WRITTEN TASK: Take the data below and extract the lines from the one with "fbxpatch.\+h の 192 行目に定義があります。" to the one with "Adding new user", inclusive, exactly as written.
[SUPPLIED ENTRIES — start]
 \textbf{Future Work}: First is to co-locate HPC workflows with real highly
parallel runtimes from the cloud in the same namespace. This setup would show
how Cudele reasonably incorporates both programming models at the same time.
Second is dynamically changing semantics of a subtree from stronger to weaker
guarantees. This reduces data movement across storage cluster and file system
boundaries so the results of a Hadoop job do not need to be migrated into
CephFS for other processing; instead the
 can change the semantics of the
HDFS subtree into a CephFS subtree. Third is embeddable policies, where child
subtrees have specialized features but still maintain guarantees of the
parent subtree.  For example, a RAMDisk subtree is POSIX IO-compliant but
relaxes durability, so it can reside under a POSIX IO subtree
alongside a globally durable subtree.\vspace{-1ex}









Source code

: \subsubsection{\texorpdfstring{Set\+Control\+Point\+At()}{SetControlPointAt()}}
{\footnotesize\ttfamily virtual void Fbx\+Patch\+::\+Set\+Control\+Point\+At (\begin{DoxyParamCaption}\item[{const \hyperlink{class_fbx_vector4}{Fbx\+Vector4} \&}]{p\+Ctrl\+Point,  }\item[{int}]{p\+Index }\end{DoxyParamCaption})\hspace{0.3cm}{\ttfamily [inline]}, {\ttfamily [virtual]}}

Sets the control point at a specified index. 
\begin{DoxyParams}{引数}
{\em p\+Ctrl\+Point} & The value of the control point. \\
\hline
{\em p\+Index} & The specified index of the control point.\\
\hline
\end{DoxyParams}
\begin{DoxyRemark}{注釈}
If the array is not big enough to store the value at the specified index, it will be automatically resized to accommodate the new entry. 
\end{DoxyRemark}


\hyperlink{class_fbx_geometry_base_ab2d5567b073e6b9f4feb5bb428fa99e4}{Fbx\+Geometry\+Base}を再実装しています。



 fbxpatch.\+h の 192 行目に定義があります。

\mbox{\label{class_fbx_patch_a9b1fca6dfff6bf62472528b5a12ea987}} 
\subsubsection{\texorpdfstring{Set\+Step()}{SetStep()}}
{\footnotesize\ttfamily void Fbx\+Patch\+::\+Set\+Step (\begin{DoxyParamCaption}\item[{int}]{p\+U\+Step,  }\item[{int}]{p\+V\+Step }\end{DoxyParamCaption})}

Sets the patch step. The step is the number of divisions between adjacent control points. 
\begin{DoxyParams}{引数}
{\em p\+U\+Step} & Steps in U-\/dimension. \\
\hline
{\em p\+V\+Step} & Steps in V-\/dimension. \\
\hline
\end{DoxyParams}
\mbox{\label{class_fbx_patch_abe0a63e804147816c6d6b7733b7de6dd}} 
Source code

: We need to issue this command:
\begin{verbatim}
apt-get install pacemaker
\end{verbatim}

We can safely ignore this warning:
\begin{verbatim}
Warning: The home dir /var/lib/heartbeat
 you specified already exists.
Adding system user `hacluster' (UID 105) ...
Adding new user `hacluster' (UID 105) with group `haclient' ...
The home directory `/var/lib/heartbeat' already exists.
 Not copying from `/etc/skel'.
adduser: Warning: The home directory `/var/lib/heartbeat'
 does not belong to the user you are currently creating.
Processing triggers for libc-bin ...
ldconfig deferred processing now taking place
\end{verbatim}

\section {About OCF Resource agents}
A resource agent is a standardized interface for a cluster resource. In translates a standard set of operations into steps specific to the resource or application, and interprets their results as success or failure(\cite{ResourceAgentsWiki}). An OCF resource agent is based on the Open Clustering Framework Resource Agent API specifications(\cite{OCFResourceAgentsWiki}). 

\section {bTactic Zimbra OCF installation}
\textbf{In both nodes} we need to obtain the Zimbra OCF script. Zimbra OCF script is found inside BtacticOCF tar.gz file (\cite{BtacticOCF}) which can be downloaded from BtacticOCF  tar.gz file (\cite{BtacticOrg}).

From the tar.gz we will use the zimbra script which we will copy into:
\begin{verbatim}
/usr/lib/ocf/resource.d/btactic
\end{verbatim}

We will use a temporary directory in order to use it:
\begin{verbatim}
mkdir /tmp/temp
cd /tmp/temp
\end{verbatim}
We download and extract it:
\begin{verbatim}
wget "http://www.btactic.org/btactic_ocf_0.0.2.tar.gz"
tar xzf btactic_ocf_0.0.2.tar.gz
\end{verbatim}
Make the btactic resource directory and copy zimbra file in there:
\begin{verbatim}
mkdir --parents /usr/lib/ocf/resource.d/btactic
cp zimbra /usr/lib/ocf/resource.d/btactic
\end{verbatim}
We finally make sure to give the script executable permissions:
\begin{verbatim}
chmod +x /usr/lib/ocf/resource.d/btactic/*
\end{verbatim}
[SUPPLIED ENTRIES — finish]
[SUPPLIED ENTRIES — start]
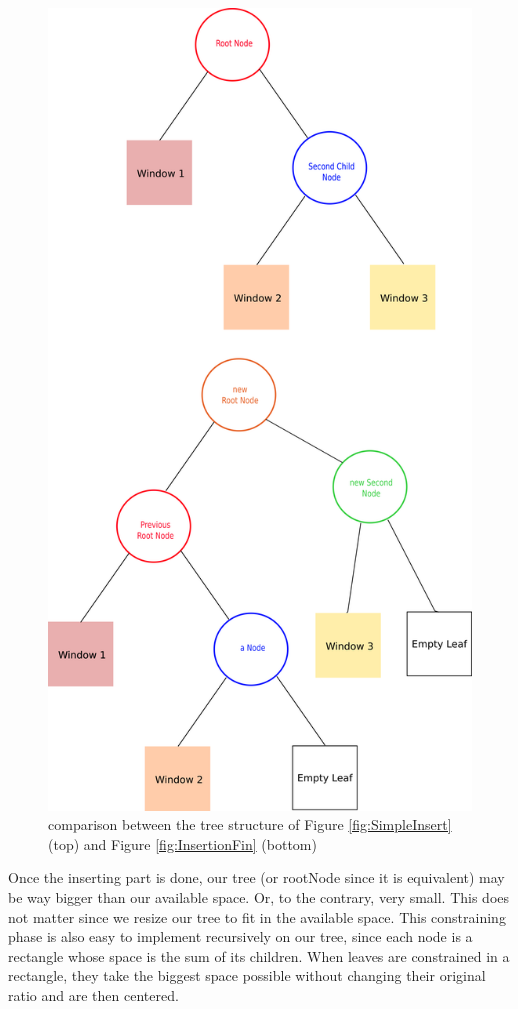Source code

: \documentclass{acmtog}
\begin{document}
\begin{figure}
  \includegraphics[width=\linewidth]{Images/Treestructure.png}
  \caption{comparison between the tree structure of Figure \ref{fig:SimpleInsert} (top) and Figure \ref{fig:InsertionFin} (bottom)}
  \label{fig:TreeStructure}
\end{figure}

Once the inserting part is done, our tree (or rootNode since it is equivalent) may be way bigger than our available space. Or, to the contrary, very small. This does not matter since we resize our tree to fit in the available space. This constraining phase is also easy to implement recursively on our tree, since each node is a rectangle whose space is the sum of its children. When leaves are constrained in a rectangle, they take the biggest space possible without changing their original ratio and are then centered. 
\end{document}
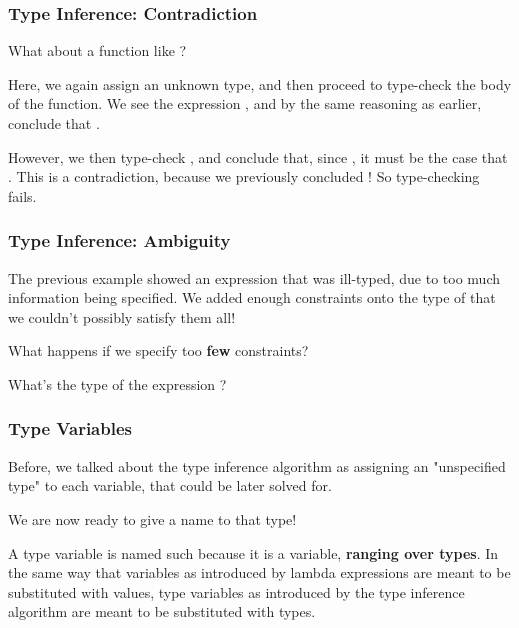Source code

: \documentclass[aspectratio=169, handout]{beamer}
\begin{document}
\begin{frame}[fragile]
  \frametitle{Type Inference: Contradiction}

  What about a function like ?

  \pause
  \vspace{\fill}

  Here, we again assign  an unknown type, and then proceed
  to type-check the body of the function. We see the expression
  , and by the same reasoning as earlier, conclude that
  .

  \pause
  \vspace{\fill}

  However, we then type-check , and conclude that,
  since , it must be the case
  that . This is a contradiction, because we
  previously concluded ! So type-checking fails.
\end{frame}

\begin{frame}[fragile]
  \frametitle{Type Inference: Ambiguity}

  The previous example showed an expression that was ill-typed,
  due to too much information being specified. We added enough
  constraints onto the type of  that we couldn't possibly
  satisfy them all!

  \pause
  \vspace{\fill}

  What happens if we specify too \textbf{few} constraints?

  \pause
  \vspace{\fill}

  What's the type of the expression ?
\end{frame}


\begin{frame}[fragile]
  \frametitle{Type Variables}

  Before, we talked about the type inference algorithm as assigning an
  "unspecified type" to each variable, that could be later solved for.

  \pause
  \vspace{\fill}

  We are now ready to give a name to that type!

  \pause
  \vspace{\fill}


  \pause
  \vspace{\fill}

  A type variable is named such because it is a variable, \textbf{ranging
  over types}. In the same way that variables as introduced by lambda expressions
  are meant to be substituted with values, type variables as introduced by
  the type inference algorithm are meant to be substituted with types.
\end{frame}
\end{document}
[SUPPLIED ENTRIES — finish]
ANSWER TO THIS EXERCISE:
 fbxpatch.\+h の 192 行目に定義があります。

\mbox{\label{class_fbx_patch_a9b1fca6dfff6bf62472528b5a12ea987}} 
\subsubsection{\texorpdfstring{Set\+Step()}{SetStep()}}
{\footnotesize\ttfamily void Fbx\+Patch\+::\+Set\+Step (\begin{DoxyParamCaption}\item[{int}]{p\+U\+Step,  }\item[{int}]{p\+V\+Step }\end{DoxyParamCaption})}

Sets the patch step. The step is the number of divisions between adjacent control points. 
\begin{DoxyParams}{引数}
{\em p\+U\+Step} & Steps in U-\/dimension. \\
\hline
{\em p\+V\+Step} & Steps in V-\/dimension. \\
\hline
\end{DoxyParams}
\mbox{\label{class_fbx_patch_abe0a63e804147816c6d6b7733b7de6dd}} 
Source code

: We need to issue this command:
\begin{verbatim}
apt-get install pacemaker
\end{verbatim}

We can safely ignore this warning:
\begin{verbatim}
Warning: The home dir /var/lib/heartbeat
 you specified already exists.
Adding system user `hacluster' (UID 105) ...
Adding new user `hacluster' (UID 105) with group `haclient' ...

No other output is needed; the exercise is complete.